店の指定は雪柳がしていた。会う日の間隔はまちまちで、会えそうな頃合いになると奴から光蛍を使った手紙が届く。なんでもシャレたやつだなと、淡く青色に光る手紙を見るたびに俺は思っていた。
「それで、この辺と辺を結んだらここに角度ができるから、ここにさっきの数式を使う」
「ああ、だからこうなるのか」
雪柳は面倒見のいいやつで、俺が数学を教えてくれと言っても文学を教えてくれといっても嫌な顔せずに教えてくれた。どうして実生活の役に立たないことをするんだと何度か聞かれたが、単に考えることが好きなのだと答えると分かったようなわからないような顔をしていた。俺にものを教えてはくれるが、奴自身が覚えていることは嫌々ながら覚えたことで、勉強は嫌いだと笑っていた。

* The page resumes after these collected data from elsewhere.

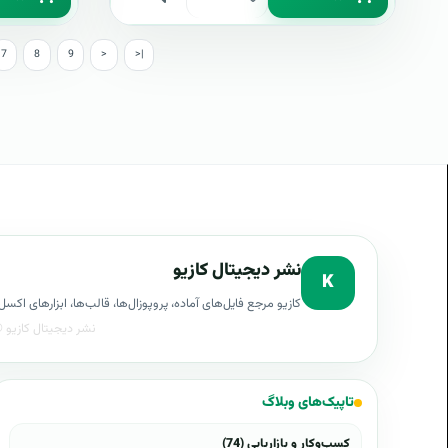
7
8
9
>
>|
نشر دیجیتال کازیو
K
کازیو مرجع فایل‌های آماده، پروپوزال‌ها، قالب‌ها، ابزارهای ا
تاپیک‌های وبلاگ
کسب‌وکار و بازاریابی (74)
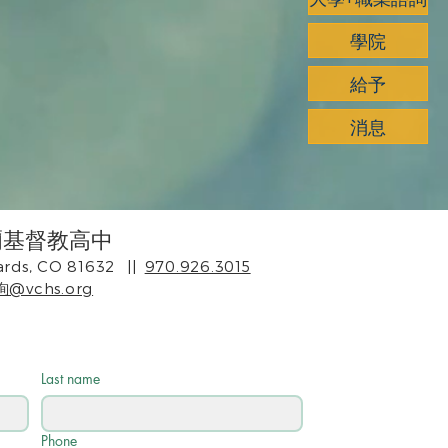
學院
給予
消息
爾基督教高中
rds, CO 81632
||
970.926.3015
@vchs.org
Last name
Phone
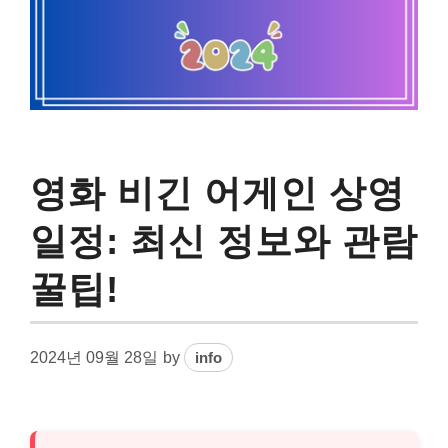
영화 비긴 어게인 상영
일정: 최신 정보와 관람
꿀팁!
2024년 09월 28일
by
info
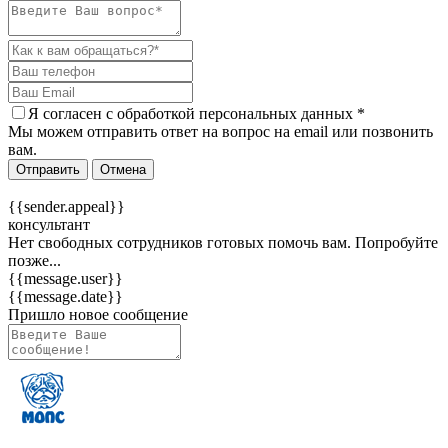
Я согласен c
обработкой персональных данных
*
Мы можем отправить ответ на вопрос на email или позвонить
вам.
Отправить
Отмена
{{sender.appeal}}
консультант
Нет свободных сотрудников готовых помочь вам. Попробуйте
позже...
{{message.user}}
{{message.date}}
Пришло новое сообщение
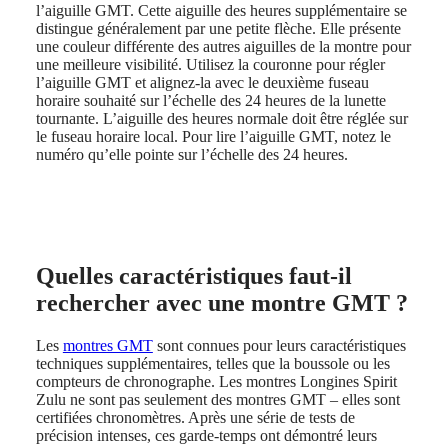
CHRON
Italia
l’aiguille GMT. Cette aiguille des heures supplémentaire se
LONGINES
Netherlands
distingue généralement par une petite flèche. Elle présente
PILOT
(
En
)
une couleur différente des autres aiguilles de la montre pour
MAJETEK
Nederland
une meilleure visibilité. Utilisez la couronne pour régler
CONQUEST
(
Nl
)
l’aiguille GMT et alignez-la avec le deuxième fuseau
HERITAGE
Norway
horaire souhaité sur l’échelle des 24 heures de la lunette
FLAGSHIP
Polska
tournante. L’aiguille des heures normale doit être réglée sur
HERITAGE
Portugal
le fuseau horaire local. Pour lire l’aiguille GMT, notez le
AVIGATION
Россия
numéro qu’elle pointe sur l’échelle des 24 heures.
HERITAGE
España
CLASSIC
Sweden
Toutes
Schweiz
les
(
De
)
montres
Suisse
Montres
(
Fr
)
Quelles caractéristiques faut-il
pour
Svizzera
Homme
(
It
)
rechercher avec une montre GMT ?
Montres
United
pour
Kingdom
Les
montres GMT
sont connues pour leurs caractéristiques
Femme
Türkiye
techniques supplémentaires, telles que la boussole ou les
compteurs de chronographe. Les montres Longines Spirit
Suggestions
Zulu ne sont pas seulement des montres GMT – elles sont
certifiées chronomètres. Après une série de tests de
Nouveautés
précision intenses, ces garde-temps ont démontré leurs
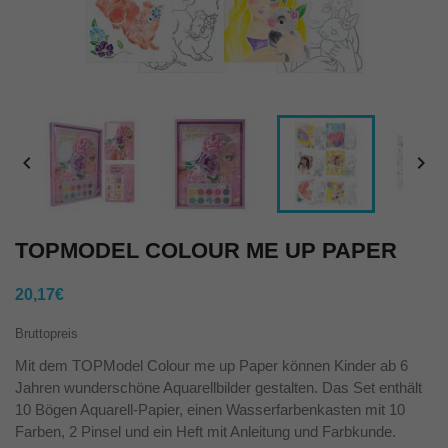


TOPMODEL COLOUR ME UP PAPER
20,17€
Bruttopreis
Mit dem TOPModel Colour me up Paper können Kinder ab 6
Jahren wunderschöne Aquarellbilder gestalten. Das Set enthält
10 Bögen Aquarell-Papier, einen Wasserfarbenkasten mit 10
Farben, 2 Pinsel und ein Heft mit Anleitung und Farbkunde.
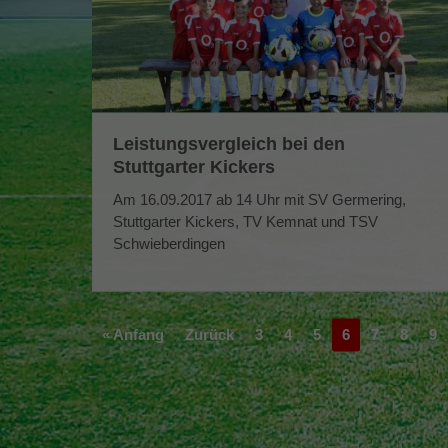
Leistungsvergleich bei den
Stuttgarter Kickers
Am 16.09.2017 ab 14 Uhr mit SV Germering,
Stuttgarter Kickers, TV Kemnat und TSV
Schwieberdingen
« Anfang
Zurück
3
4
5
6
7
8
9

「あの店は武器の取引に使われている。客もそれ目当てにくるやつが多い。うまく使えば利益を上げられる」
「うーん、物量的な取引とはうまくやれそうにないな。俺は魔法が得意だから、その客層も教えてくれ」
奴と何度か会ううちに、ふと俺は彼のことを聞いてみようと思った。俺の知識ではわからないことも、雪柳ならわかるかもしれない。
「聞きたいことがあるんだが」
「なんだ?」
俺は言葉を探しながら口を開いた。
「お前が言う、俺の師についてなんだが…目がこっちを見ているのに、こっちを見てないように見えるのはなんでだ?」
「?」
さすがにそれだけの説明では伝わらず、俺は身振りや経験を交えて雪柳に説明した。雪柳は考えながらも教えてくれた。
「その男は、斜視なんじゃないかな。目の筋肉とか、神経とか、そういうもので目が向きたい方を向けない状態ってのがあるんだ」
その答えに納得した俺は、一番気になることについても聞いてみた。
「彼の見ている、かみさまってのはなんだと思う?」
これも経験を交えながら説明すると、雪柳の表情がだんだん険しくなるのがわかった。だがその理由が俺には分からない。俺が話し終えると、どこか言いづらそうに雪柳は口を開いた。

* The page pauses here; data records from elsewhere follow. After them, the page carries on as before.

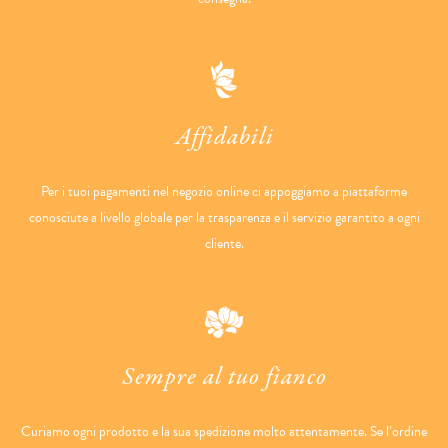
Affidabili
Per i tuoi pagamenti nel negozio online ci appoggiamo a piattaforme
conosciute a livello globale per la trasparenza e il servizio garantito a ogni
cliente.
Sempre al tuo fianco
Curiamo ogni prodotto e la sua spedizione molto attentamente. Se l’ordine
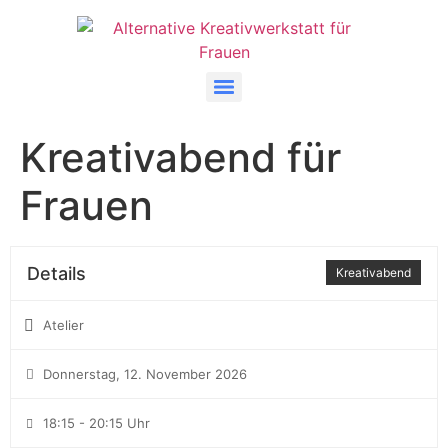
Kreativabend für
Frauen
Details
Kreativabend
Atelier
Donnerstag, 12. November 2026
18:15 - 20:15 Uhr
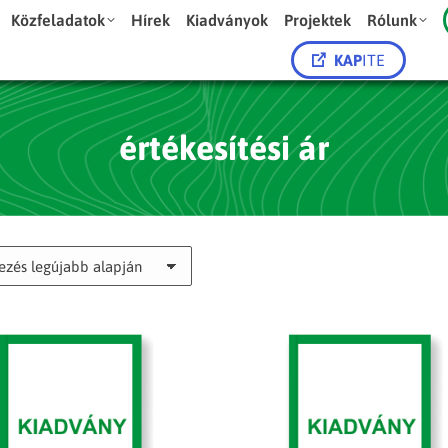
Közfeladatok
Hírek
Kiadványok
Projektek
Rólunk
KAP
ITE
értékesítési ár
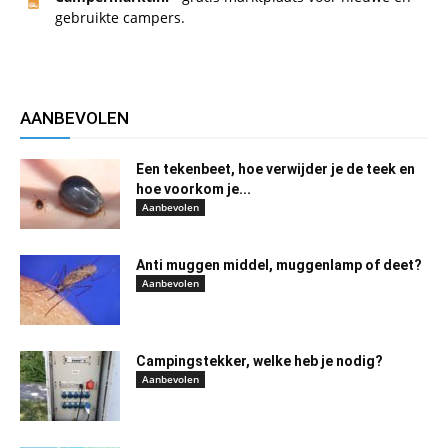
gebruikte campers.
AANBEVOLEN
Een tekenbeet, hoe verwijder je de teek en
hoe voorkom je...
Aanbevolen
Anti muggen middel, muggenlamp of deet?
Aanbevolen
Campingstekker, welke heb je nodig?
Aanbevolen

「俺が思っていたよりずっと、きみの師は危険だな。どうしてボスはそんな男をずっと雇っているんだか…。きみの師は、精神に問題があると思う。俺は専門家じゃないし、直接会ったわけでもないから断言はできないが…」
地面が揺れた気がした。雪柳が喋っていることはあまり理解できなかったが、自分が信じてきたものが否定されていることだけは分かったからだ。だが同時に、どこか納得もしていた。
要は、心の病気だということなら。
それなら突発的に縁もゆかりもない白イタチを拾って何年も育てたり、言うことがくるくる変わることにも説明がつくからだ。
「彼の言う、神様も。彼の中の理論をまとめているだけのもう一つの人格というのが近い気がする。『かみさまが教えてくれた』と言うんだろ? 自分が見たり聞いたりして得た知識を、そういう形でわかりやすく理解しなおしているだけなんじゃないか。そしてそれが、神様という形である以上、信仰として殺人を犯し舞踏を供物として捧げている…?」
ぶつぶつとつぶやく雪柳の言葉はあまり耳に入ってこなかった。入ったとしても、俺が理解できていたかは微妙なところだったが。
「…今日も、ありがとうな」
まだ地面がぐらついているような感覚で雪柳に礼を言い、俺は店を後にした。大丈夫か、と言いたそうな雪柳の視線が背中に張りついていた。